• [READING TEXT]:
::::::
Maria Giovanna Cassa obtained her PhD in Anthropology at the University of Milano Bicocca, Italy. She teaches anthropology at the University of Brescia, Italy, works in mental health services and in urban marginal zones promoting active citizenship. She collaborates with Amarcord studios (Casablanca) realising ethnographic documentaries in Morocco.
Susannah Clement is an Early Career Researcher interested in exploring everyday mobility and family life through a material feminist lens. Her PhD research explored the walking experiences of families living in Wollongong, Australia. She is an Honorary Associate Fellow with the Australian Centre for Culture, Environment, Society and Space, University of Wollongong.
Caroline Cresswell is a Research Associate at the Social Policy Research Unit, University of York, UK. Caroline’s research encompasses policy and practice relating to the support of young people’s transitions, particularly those who are care-experienced. Caroline is currently evaluating service innovations for recent care leavers or children within specialist residential and foster care settings.
Ariane Critchley is a Lecturer in Social Work at Edinburgh Napier University, UK. She recently submitted her Doctoral thesis titled ‘Quickening Steps: An Ethnography of Pre-birth Child Protection’ to the University of Edinburgh. Ariane has also been involved in research into self-directed support, adoption, maternity and neonatal care experiences in the Scottish context.
Sondra Cuban is a Professor at Western Washington University, focusses on the migration and mobilities of migrant women and their experiences, aspirations, trajectories and strategies. Her most recent books are: Transnational Family Communication: Immigrants and ICTs (Palgrave Macmillan, 2017) and Deskilling Migrant Women in the Global Care Industry (Palgrave Macmillan, 2013).
Nuno Ferreira is a Professor of Law at the University of Sussex, UK. Previously, he was a Senior Lecturer at the University of Liverpool and Lecturer at the University of Manchester. Nuno is a Horizon 2020 ERC Starting Grant recipient and Co-director of the Sussex Centre for Human Rights Research.
Tamsin Hinton-Smith is a Sociologist of Gender and Education and a Senior Lecturer in the Education Department at the University of Sussex, UK. Her previous research has included work around lone and teenage parents. Her current work focusses on supporting the educational progression journeys of young people leaving care, and those from traveller backgrounds.
Clare Holdsworth is a Professor of Social Geography at Keele University, UK and recipient of a Major Leverhulme Fellowship on The Social Life of Busyness in an Age of De-acceleration. She has published widely on family mobilities including Family and Intimate Mobilities (Palgrave Macmillan, 2013).
Marie Anne Hutton is a Law Lecturer at the University of Sussex, UK. She is the lead Editor of the first Handbook of Prison and the Family published by Palgrave Macmillan (Hutton, M. A. and Moran, D., 2019). Her research interests centre on family contact in prisons, prisoners’ families and human rights and prison ethnography more generally.
Alexandra Macht is a Lecturer in Sociology at Oxford Brookes University, UK. She obtained a PhD in Sociology from the University of Edinburgh in 2017. She co-edited the annual review of The International Network of Leave Policies and Research, with Peter Moss, Sonja Blum and Alison Koslowski. Her first book titled Fatherhood and Love will appear in 2019 with Palgrave Macmillan.
::::::
• [GIVEN INSTRUCTION]:
Answer these about the contributor profiles:
(a) In what year did Alexandra Macht obtain her PhD in Sociology?
(b) Where did the families in Susannah Clement's PhD research on walking live?
(c) What is the subject of Clare Holdsworth's Major Leverhulme Fellowship?

• [DATA RECORDS]:
::::::
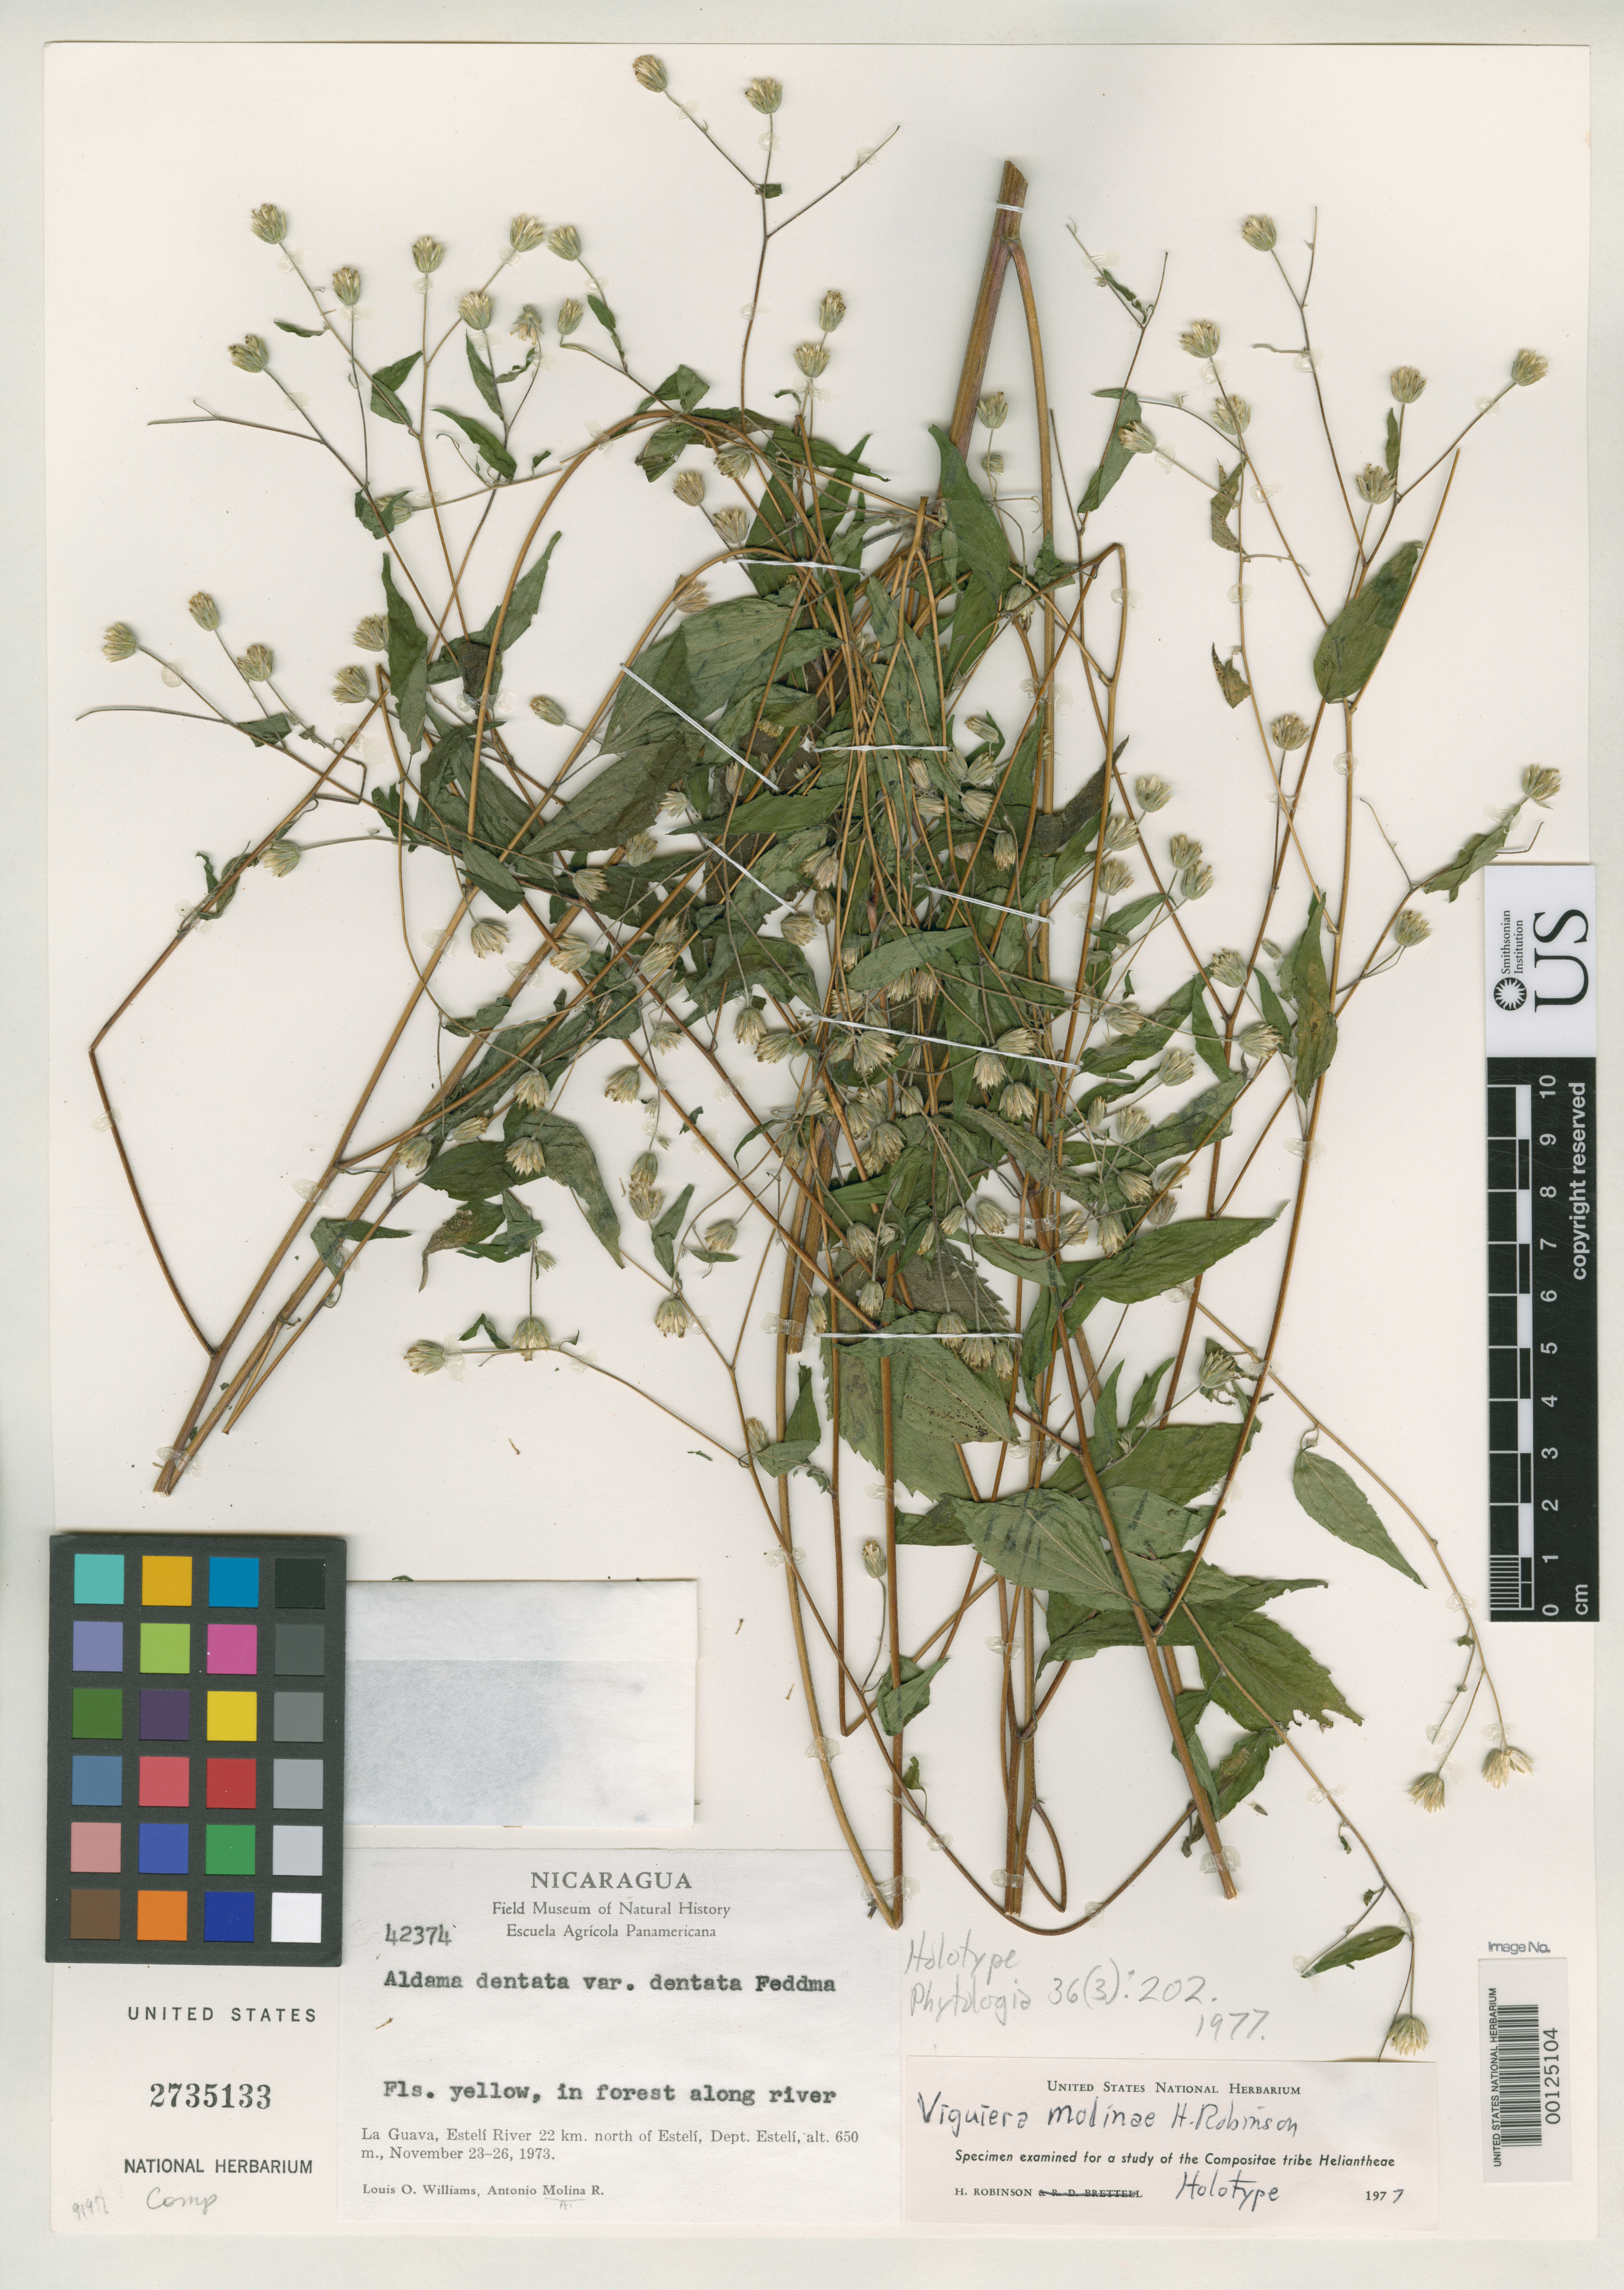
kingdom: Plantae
::::::
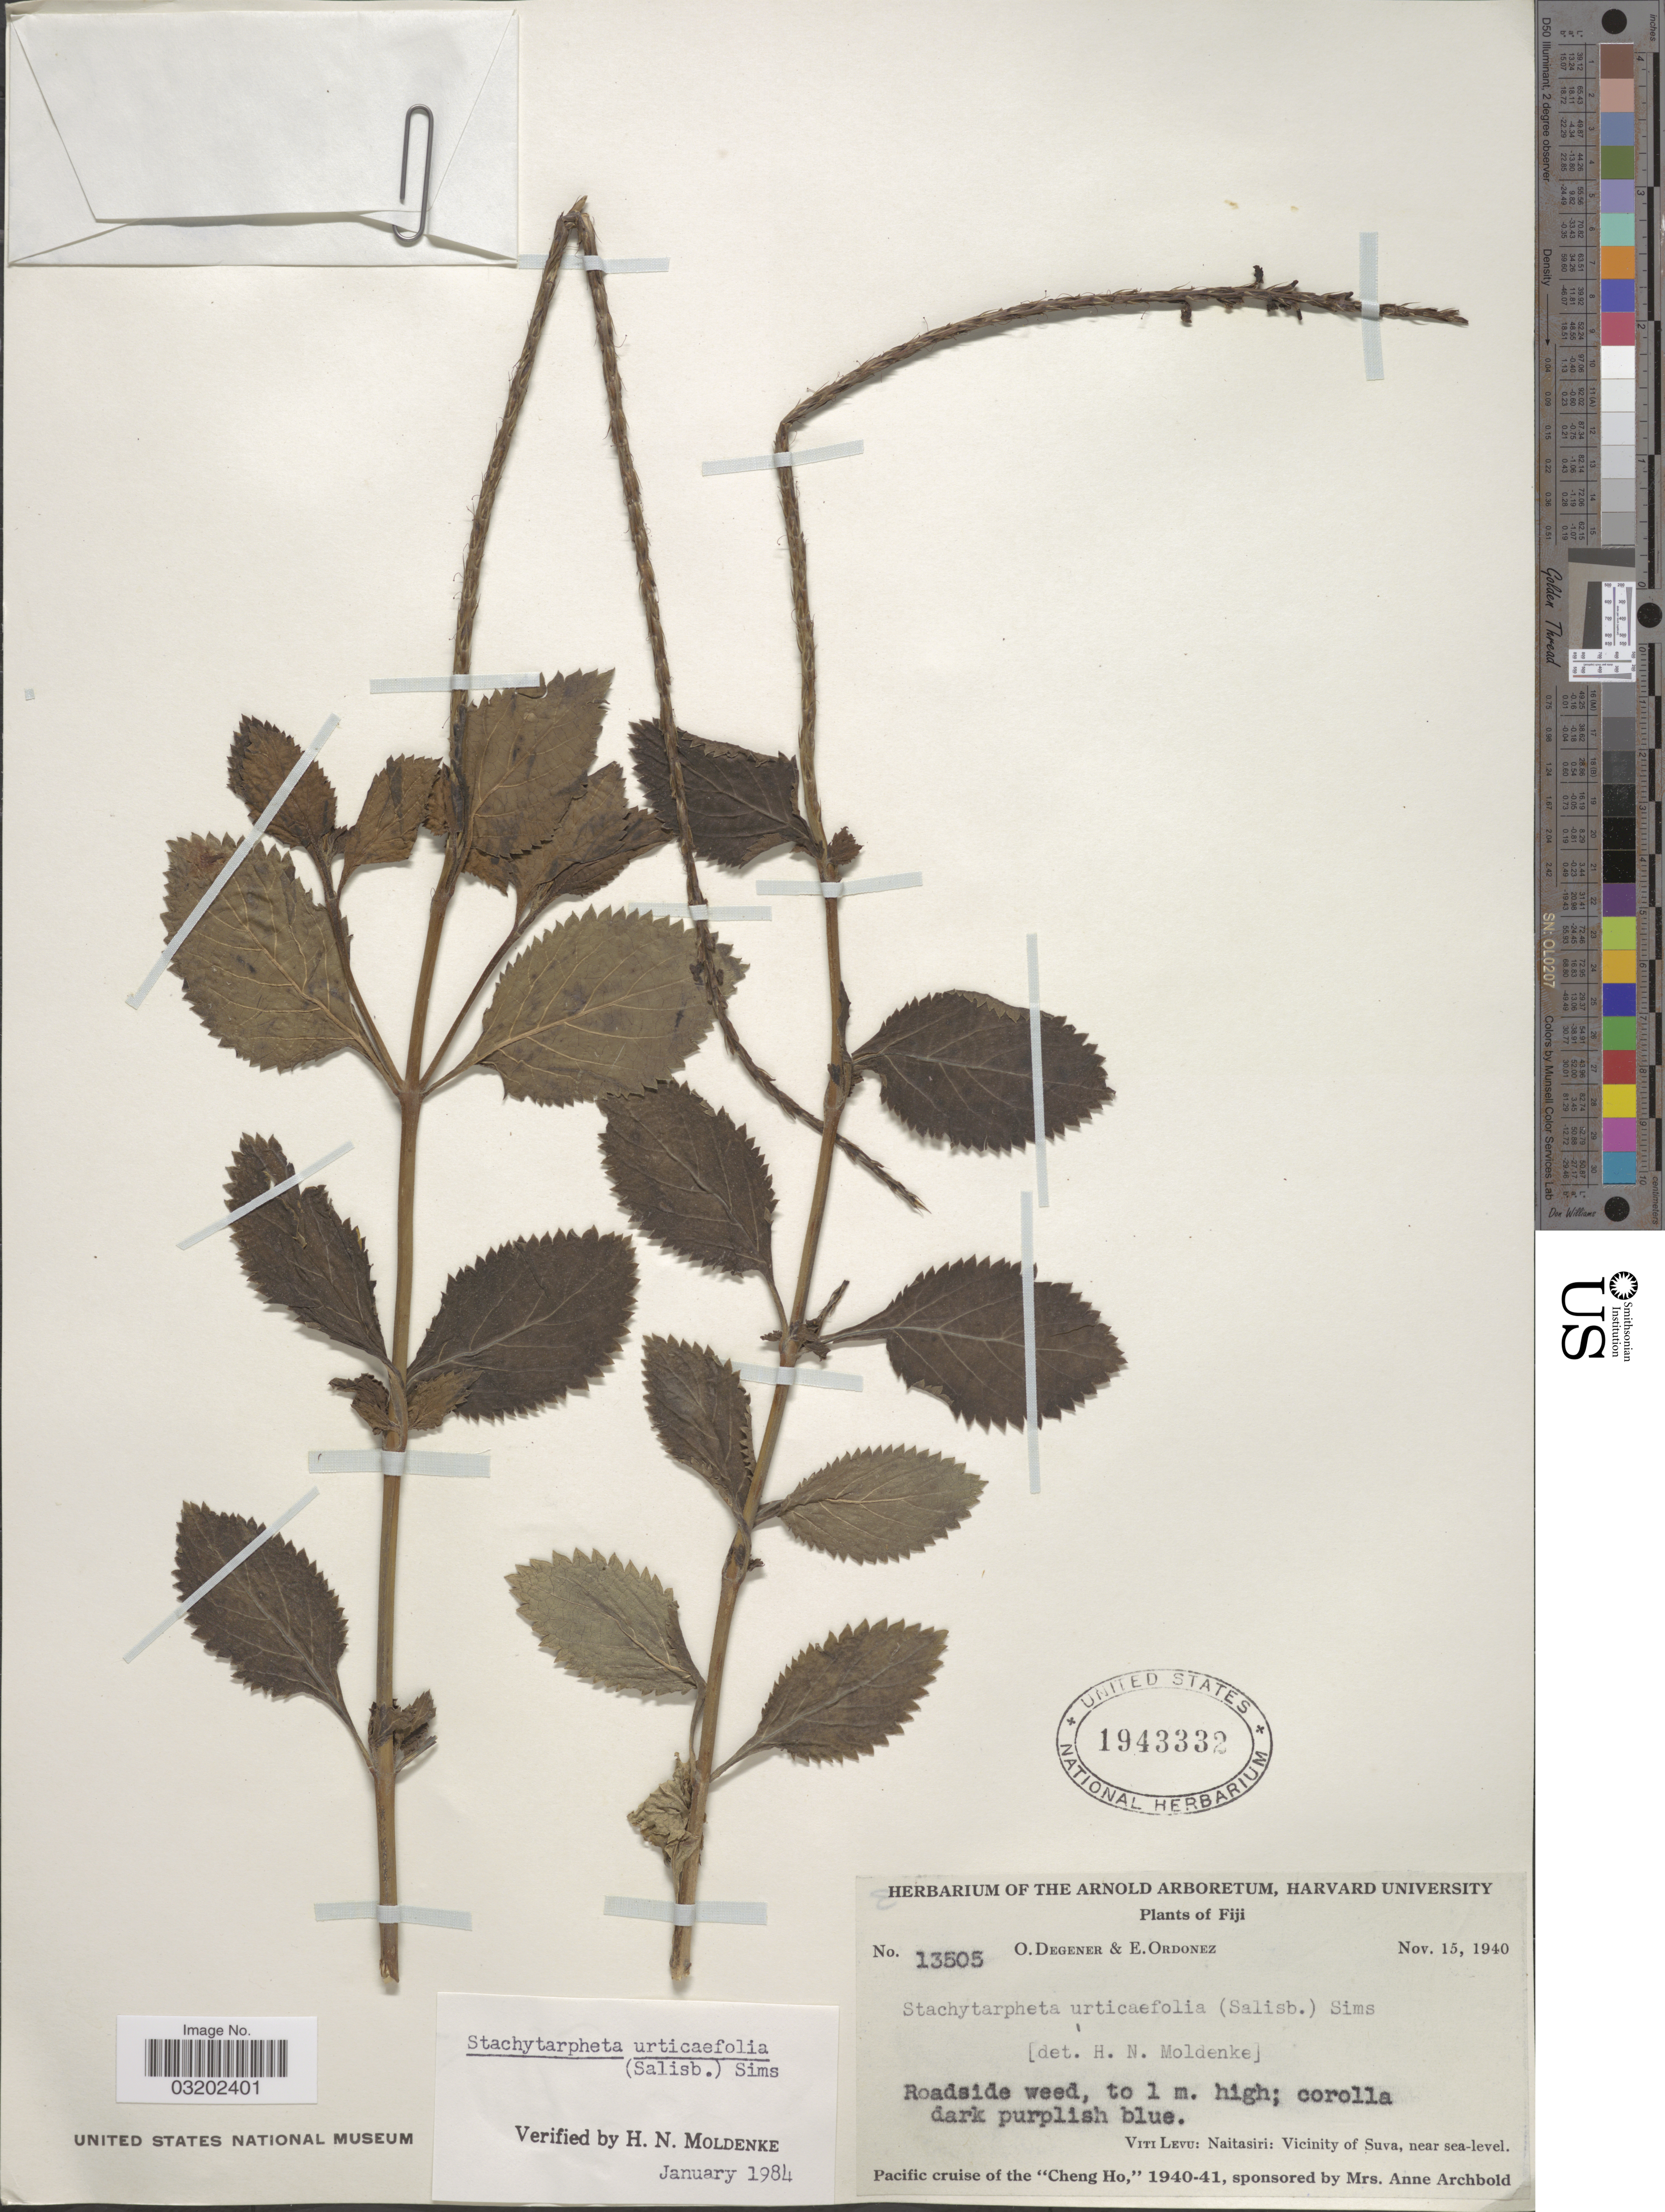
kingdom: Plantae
::::::
• [ANSWER TO THIS TASK]:
(a) 2017
(b) Wollongong, Australia
(c) The Social Life of Busyness in an Age of De-acceleration